The Museo Centrale del Risorgimento is located in the eastern wing of the building. You’ll find the flag museum in the middle – entry is free and you can also see some parts of military ships. It’s free to climb up to the first terrace, but you’ll have to pay if you want to take the lift up to enjoy that view from the panoramic roof terrace.
Believe me when I say you won’t regret going all the way to the top. An incredible panoramic view across the rooftops of Rome is waiting for you up there. The Colosseum, the Roman Forum and Saint Peter’s Basilica! Don’t worry – you won’t have to figure out what all the buildings are in the distance. You can have a guess and then check on the info boards to see if you got it right. If your eyesight is good enough, you may even be able to spot the Piazza del Popolo obelisk and the top of the Trevi Fountain.

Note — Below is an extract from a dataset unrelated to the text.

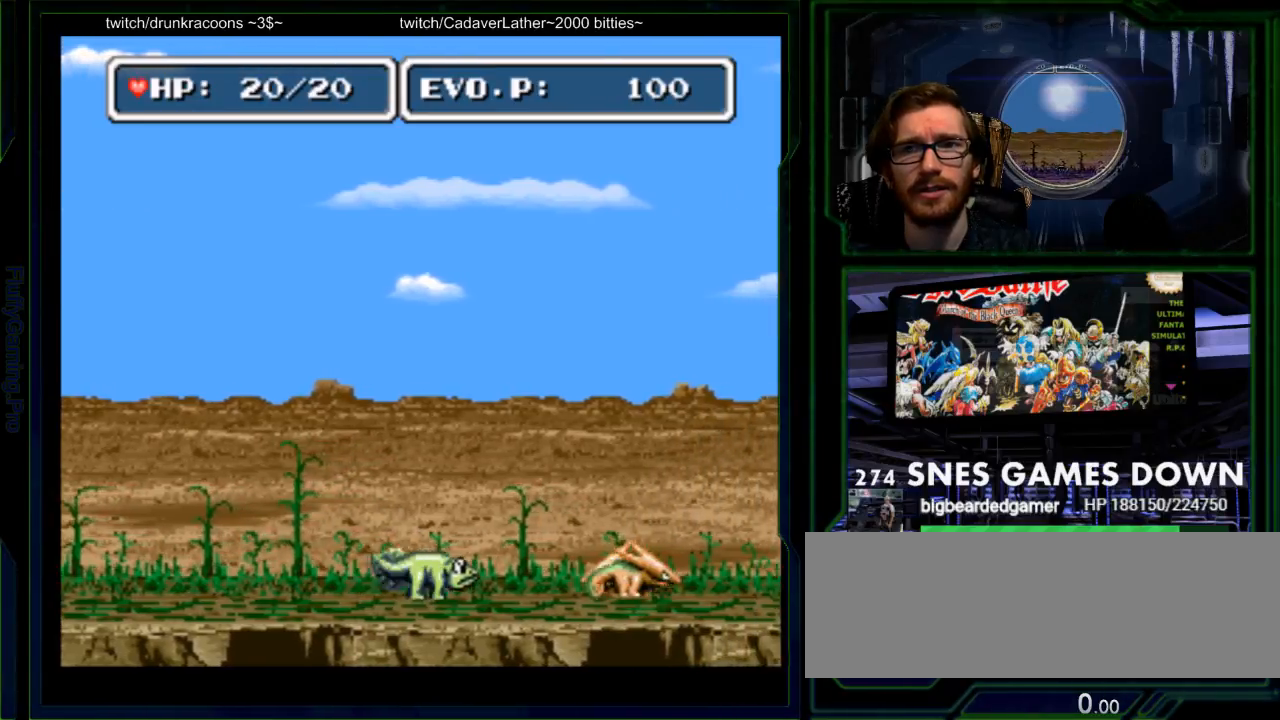
{"buttons": ["Y", "DPAD_RIGHT"]}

Important info: You might want to avoid the Vittoriano in the late afternoon because that’s when it can get a bit overcrowded.
The Vittoriano is a national monument built to honour King Victor Emmanuel II. You may also hear it called the Victor Emmanuel II National Monument or the Altar of the Fatherland. Or even ‘The Typewriter’ if you’re talking to the locals.
With building work ongoing between 1885 and 1911, the unfinished monument was inaugurated on the 50th anniversary of Italian unification. The monument was finally completed in 1927. It has since come to be one of Italy’s national emblems. You’ll find it on the Piazza Venezia between Trajan’s Forum and Capitoline Hill.
The Museo Centrale del Risorgimento is located in the eastern wing of the building and home to an exhibition on the Italian war of independence that commemorates the unification of Italy in the 19th century. Temporary exhibitions are held there on a regular basis too.
You’ll also find parts of military ships at the flag museum (Sacrario delle Bandiere) inside the monument.
After a bomb was detonated at the monument in December 1969, it was closed to the public until the year 2000.
If you make your way up the wide travertine steps, you’ll come across two soldiers guarding the grave of the Unknown Soldier and the eternal flame in the middle. The bronze statue of King Victor Emmanuel II on a horse towers above you, measuring in at 12 metres tall and 12 metres wide. Sculptor Enrico Chiaradia spent almost 20 years working on this masterpiece.
You’ll see two quadrigas on the roof – one on the left and one on the right. The left-hand chariot (by Carlo Fontana) symbolises unity, while the right-hand chariot (by Paolo Bartolini) symbolises freedom to commemorate the unification of Italy since it wouldn’t have been possible without both unity and freedom.
A lift has been taking visitors up to the memorial’s roof terrace since 2007. A breathtaking view across Rome awaits as another symbol of this monument’s grandeur.
THE ITALIAN MONARCHY
AND VICTOR EMMANUEL II
Italy hasn’t been a republic for very long. It wasn’t until 1946 that the citizens voted (narrowly) to abolish the monarchy.
Up until that point, Italy had been a kingdom and Victor Emmanuel II (1820–1878) was the country’s first king. The ‘II’ in his title is confusing, but it is likely that he used it to honour his father.
He reigned over the Kingdom of Sardinia from 1849, before becoming the first King of Italy in 1861. After his death in 1878, his son Umberto I succeeded to the throne. He was assassinated in 1900 and succeeded by his own son Victor Emmanuel III. All three kings were from the House of Savoy.
The Vittoriano, a monument to Victor Emmanuel II, was built in Rome between 1885 and 1927 according to the plans drawn up by Giuseppe Sacconi.